Medicaid serves more than 50 million people, with total annual costs of more than $300 billion. States share the cost of the program with the federal government, picking up 40 percent of overall Medicaid costs. Over the past decade, double-digit annual increases in prescription drug costs in state Medicaid budgets have been the norm, and states are looking at every alternative to cut costs. A 2005 survey of 33 state Medicaid programs anticipated Medicaid prescription drug spending increases of 14.3% for the 2005-06 FY, consistent with the prior year’s growth of 12.9%

Implementing the Medicare Part D prescription benefit has also placed an additional financial burden on many states seeking to insure that all eligible persons are properly enrolled and receiving the medications they need. States moved aggressively to auto-enroll those eligible for both Medicaid and Medicare, to provide wrap-around pharmacy benefits, and to help subsidize the extra cost of copays and premiums. While these measures helped protect dual eligibles and other vulnerable populations from the more onerous Medicare provisions, they also burdened state budgets.

Financial pressures lead to benefits cuts. As a result of these financial pressures, states are adopting a number of policies to cut prescription drug benefits in Medicaid. One policy that is both widely adopted and widely criticized is to place monthly or annual caps on the number of prescriptions that an enrollee of a Medicaid or other state prescription drug plan may fill.

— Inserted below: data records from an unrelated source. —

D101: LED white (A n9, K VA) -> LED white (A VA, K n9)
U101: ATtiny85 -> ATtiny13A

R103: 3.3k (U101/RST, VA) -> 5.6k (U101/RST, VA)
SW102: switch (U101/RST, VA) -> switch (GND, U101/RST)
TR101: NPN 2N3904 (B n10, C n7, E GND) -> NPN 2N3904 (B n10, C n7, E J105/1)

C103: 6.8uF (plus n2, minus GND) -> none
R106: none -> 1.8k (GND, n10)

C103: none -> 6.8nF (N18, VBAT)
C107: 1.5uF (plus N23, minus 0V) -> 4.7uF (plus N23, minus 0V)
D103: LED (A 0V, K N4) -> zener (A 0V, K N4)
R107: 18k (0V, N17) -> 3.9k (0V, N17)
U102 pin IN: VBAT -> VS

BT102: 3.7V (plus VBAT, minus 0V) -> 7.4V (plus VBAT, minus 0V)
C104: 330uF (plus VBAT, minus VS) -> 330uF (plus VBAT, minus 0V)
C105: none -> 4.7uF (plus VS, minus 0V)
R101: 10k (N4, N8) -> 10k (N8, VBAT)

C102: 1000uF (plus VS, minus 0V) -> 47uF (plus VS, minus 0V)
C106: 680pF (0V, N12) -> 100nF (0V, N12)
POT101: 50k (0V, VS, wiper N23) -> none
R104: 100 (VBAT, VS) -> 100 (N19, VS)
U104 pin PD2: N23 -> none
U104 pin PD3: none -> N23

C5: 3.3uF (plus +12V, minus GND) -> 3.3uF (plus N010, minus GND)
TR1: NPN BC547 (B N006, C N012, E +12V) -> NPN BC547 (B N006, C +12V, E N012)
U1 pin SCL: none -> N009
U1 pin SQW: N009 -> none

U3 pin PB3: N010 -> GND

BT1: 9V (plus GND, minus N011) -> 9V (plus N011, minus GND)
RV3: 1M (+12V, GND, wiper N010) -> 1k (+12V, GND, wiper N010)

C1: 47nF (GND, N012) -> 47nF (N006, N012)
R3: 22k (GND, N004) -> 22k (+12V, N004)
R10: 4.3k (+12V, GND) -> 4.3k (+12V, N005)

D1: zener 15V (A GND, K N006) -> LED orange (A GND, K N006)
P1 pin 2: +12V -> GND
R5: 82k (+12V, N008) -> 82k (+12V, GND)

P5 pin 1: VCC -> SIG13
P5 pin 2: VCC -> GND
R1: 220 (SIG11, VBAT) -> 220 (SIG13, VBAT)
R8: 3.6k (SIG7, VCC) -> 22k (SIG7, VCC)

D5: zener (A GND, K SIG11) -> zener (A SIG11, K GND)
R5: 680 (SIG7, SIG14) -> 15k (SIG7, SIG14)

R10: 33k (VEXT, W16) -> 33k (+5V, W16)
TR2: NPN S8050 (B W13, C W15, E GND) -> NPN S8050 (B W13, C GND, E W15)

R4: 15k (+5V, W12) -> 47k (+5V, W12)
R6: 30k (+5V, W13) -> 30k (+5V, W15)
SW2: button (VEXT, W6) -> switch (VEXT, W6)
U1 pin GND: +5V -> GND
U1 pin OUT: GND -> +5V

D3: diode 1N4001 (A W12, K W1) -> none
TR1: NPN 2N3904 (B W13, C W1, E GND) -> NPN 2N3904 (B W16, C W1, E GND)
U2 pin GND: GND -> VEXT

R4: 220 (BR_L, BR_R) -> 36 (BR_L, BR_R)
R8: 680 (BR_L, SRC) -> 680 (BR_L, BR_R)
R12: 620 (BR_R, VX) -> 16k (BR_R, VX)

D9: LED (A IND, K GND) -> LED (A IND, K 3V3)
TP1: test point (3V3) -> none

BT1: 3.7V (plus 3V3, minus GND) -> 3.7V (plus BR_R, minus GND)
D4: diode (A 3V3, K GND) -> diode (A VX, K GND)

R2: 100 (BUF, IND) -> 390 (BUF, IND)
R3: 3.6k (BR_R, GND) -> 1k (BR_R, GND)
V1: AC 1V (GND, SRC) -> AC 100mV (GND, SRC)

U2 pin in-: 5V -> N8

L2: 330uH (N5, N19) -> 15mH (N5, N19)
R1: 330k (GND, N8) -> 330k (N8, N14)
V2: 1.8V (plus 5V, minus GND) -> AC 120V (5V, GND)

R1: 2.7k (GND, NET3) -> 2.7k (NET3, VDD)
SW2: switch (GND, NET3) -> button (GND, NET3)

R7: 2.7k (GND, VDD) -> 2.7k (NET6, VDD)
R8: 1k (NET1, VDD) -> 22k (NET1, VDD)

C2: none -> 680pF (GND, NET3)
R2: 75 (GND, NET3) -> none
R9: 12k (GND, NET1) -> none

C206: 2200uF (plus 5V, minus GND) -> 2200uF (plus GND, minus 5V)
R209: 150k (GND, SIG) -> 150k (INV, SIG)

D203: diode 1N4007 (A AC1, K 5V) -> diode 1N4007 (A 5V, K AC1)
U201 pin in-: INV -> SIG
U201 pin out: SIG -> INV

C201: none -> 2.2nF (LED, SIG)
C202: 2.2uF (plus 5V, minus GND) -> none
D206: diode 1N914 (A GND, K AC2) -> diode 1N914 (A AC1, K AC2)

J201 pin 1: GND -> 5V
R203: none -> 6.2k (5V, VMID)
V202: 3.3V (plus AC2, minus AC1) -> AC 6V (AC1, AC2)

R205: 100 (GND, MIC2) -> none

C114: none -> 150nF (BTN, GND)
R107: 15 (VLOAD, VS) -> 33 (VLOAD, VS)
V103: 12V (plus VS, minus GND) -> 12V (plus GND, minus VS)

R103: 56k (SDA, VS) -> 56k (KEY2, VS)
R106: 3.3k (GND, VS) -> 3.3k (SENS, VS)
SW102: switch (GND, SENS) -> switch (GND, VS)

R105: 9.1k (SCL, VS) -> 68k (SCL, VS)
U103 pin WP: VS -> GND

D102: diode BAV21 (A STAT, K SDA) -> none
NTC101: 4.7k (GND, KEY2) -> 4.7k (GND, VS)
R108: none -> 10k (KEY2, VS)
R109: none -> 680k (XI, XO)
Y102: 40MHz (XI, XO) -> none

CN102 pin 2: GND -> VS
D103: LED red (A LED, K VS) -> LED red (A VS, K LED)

Despite the fact that drug caps have been repeatedly discredited in peer-reviewed studies as not only harmful to patients but also ineffective in reducing total medical costs, states continue to adopt these policies, which promise initial cost savings and are simple to understand and implement. According to October 2005 data, at least 12 states had drug caps (37 were surveyed). In 2006, both Tennessee and West Virginia adopted drug caps to save money in state health programs. TennCare now limits adults to five prescriptions per month, and only two of them can be brand-name medications. These restrictions are among the tightest limits anywhere in the country. While they have saved money up front in TennCare, anecdotal evidence is that the policy is already negatively affecting the health of enrollees.

In West Virginia, Medicaid enrollees who fail to sign or meet then goals of a "personal responsibility contract" will have their benefits reduced, and could face caps on the number of prescriptions that would be covered or other benefits. In Mississippi, effective July 1, 2005, Medicaid enrollees are allowed five prescriptions per month - two brand-name drugs and three generic medications. The previous policy allowed them to receive up to seven prescriptions per month -- five of any type and two additional drugs that require prior authorization. Facing a lawsuit challenging this policy as applied to HIV-positive people, who must take a prescription drug “cocktail” of several medications, the state lifted this policy with respect to HIV-positive persons. Many others with chronic conditions, however, are also required to take multiple prescriptions and they remain subject to the arbitrary cap.

Many better alternatives to these arbitrary benefit cuts policies are available. There are better policies which promise substantial savings without harming patient health. NLARx is working with state legislators to craft thoughtful responses to budgetary pressures that preserve effective prescription drug benefits for patients on Medicaid and Medicare. These policies are detailed on other issue pages of this website, and include:

• Multistate and inter-agency purchasing pools
• Eliminating reliance on vendors and PBM middlemen to negotiate rebates directly
• Implementing an enforceable Preferred Drug List
• Providing medicines at below-Medicaid prices through 340B of the Public Health Act
• Enforcing “Best Price” provisions and aggressively controlling vendor fraud
• Increasing generic prescribing
• Communicating evidence-based effectiveness and safety information

Greater pricing transparency

Investments in fraud enforcement pay off. NLARx is also working with states to adopt effective measures to prevent and punish vendor fraud. The Federal False Claims Act has been used in litigation against pharmacy benefit managers, chain drugstores and pharmaceutical manufacturers for fraudulent pricing and billing practices including drug switching, false reporting of Medicaid ‘best price’, short-filling prescriptions, failure to pay rebates, kickbacks and side deals. Recent changes in federal law create a financial incentive (an additional share of any recovery based on Medicaid funding formulas) for states to enact false claims laws addressing Medicaid fraud that are as effective as the federal law in key particulars (providing for filing under seal, whistleblower protection and compensation, significant penalties).

A new report released by Taxpayers Against Fraud concludes that every dollar invested by the government in investigation and prosecution of federal health care fraud returns $15 back to the American people. The report finds that in the 5-year period from 2000 to 2004, the Federal government spent $443.8 million to recover $6.642 billion in health-care fraud related settlements and judgments. States frequently share in these recoveries. For example, in August 2006 the drug manufacturer GlaxoSmithKline agreed to a $70 million settlement with Arizona, California, Connecticut, Montana, Nevada and New York over allegations that the company artificially inflated average wholesale prices of prescription drugs. Thirty-four other states and the District of Columbia also will be eligible to receive part of the settlement.